### Instructions for the task
The answer should be each line from the entries below that has the word "length" in it.

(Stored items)

"""

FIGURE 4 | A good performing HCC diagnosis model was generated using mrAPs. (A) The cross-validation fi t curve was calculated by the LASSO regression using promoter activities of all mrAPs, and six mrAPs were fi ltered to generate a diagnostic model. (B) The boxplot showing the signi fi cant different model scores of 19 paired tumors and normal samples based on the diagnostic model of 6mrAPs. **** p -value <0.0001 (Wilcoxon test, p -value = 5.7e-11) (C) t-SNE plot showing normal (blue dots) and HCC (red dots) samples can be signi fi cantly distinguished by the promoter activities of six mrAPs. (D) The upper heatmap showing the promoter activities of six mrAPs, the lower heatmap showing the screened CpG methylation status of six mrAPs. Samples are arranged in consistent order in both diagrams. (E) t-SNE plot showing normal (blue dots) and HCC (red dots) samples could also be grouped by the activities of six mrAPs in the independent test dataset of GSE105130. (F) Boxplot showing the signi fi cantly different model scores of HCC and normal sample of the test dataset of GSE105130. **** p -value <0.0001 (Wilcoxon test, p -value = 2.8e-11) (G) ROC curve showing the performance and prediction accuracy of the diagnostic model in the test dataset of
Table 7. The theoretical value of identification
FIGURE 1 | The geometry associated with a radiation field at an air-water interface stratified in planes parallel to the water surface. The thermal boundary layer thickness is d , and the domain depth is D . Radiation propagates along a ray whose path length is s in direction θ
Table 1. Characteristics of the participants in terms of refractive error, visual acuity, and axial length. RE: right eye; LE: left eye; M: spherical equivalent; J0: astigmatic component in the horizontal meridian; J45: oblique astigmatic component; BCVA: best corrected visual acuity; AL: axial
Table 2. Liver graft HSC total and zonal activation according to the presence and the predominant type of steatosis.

"""

### Exercise result
FIGURE 1 | The geometry associated with a radiation field at an air-water interface stratified in planes parallel to the water surface. The thermal boundary layer thickness is d , and the domain depth is D . Radiation propagates along a ray whose path length is s in direction θ
Table 1. Characteristics of the participants in terms of refractive error, visual acuity, and axial length. RE: right eye; LE: left eye; M: spherical equivalent; J0: astigmatic component in the horizontal meridian; J45: oblique astigmatic component; BCVA: best corrected visual acuity; AL: axial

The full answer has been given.